** YOUR ASSIGNMENT **
In the data, find the word "depth" and copy out every line that has it.
══════════
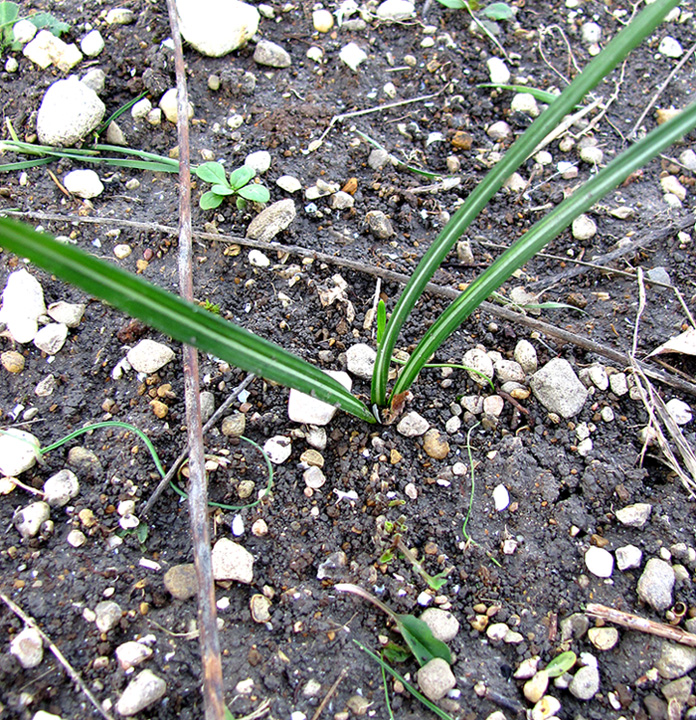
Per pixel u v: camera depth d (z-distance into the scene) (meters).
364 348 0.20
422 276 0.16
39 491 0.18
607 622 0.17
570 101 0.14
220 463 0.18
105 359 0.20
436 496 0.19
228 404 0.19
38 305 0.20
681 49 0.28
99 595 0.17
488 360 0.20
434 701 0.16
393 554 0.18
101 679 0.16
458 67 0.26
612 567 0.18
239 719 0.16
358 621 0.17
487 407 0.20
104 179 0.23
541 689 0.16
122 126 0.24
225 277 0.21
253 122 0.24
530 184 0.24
══════════
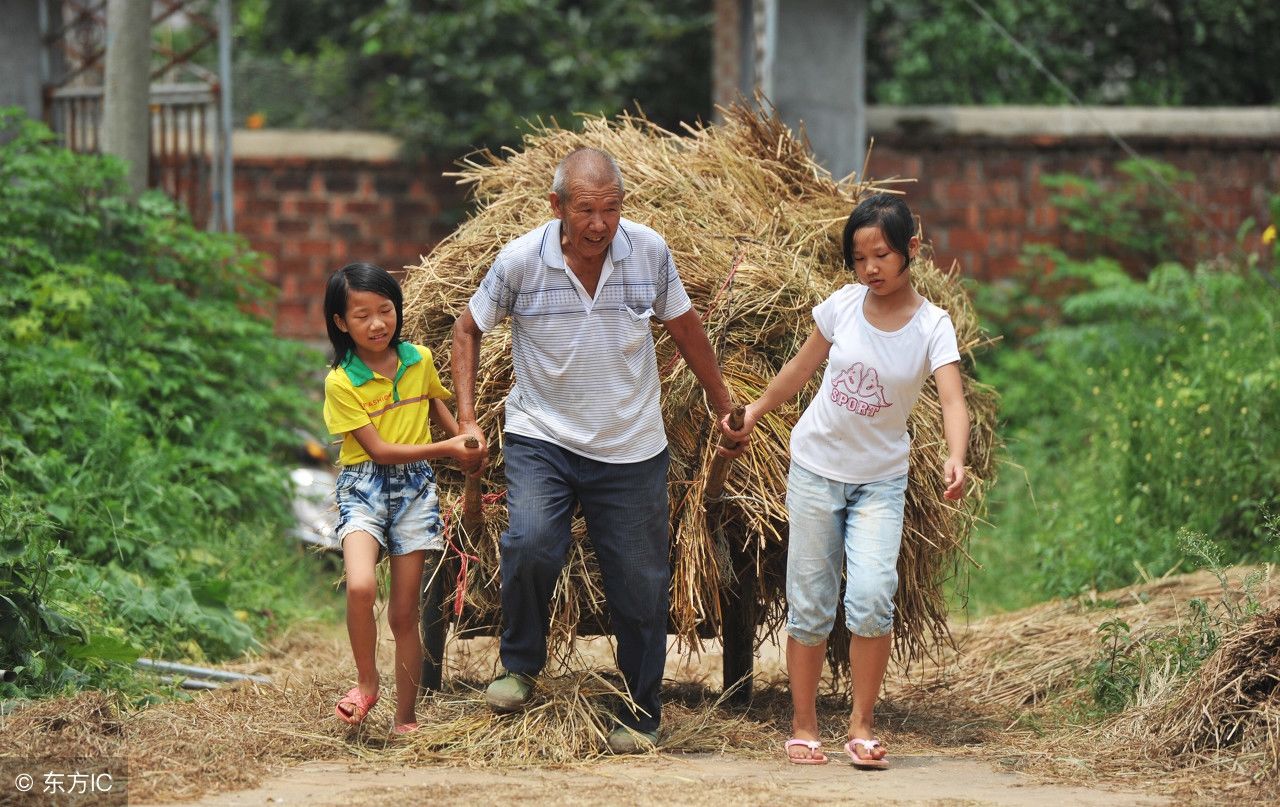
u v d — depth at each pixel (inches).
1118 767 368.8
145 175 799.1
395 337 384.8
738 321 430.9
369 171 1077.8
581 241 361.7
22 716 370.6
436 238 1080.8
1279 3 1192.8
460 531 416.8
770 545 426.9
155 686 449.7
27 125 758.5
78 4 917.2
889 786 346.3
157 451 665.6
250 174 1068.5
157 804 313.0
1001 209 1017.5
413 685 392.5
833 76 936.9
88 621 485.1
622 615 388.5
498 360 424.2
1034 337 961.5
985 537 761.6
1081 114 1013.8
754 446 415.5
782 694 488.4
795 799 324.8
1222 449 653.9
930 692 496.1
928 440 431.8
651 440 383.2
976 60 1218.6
══════════
** REPLY TO THE TASK **
Per pixel u v: camera depth d (z-distance into the scene) (meters).
u v d — depth at each pixel (inches).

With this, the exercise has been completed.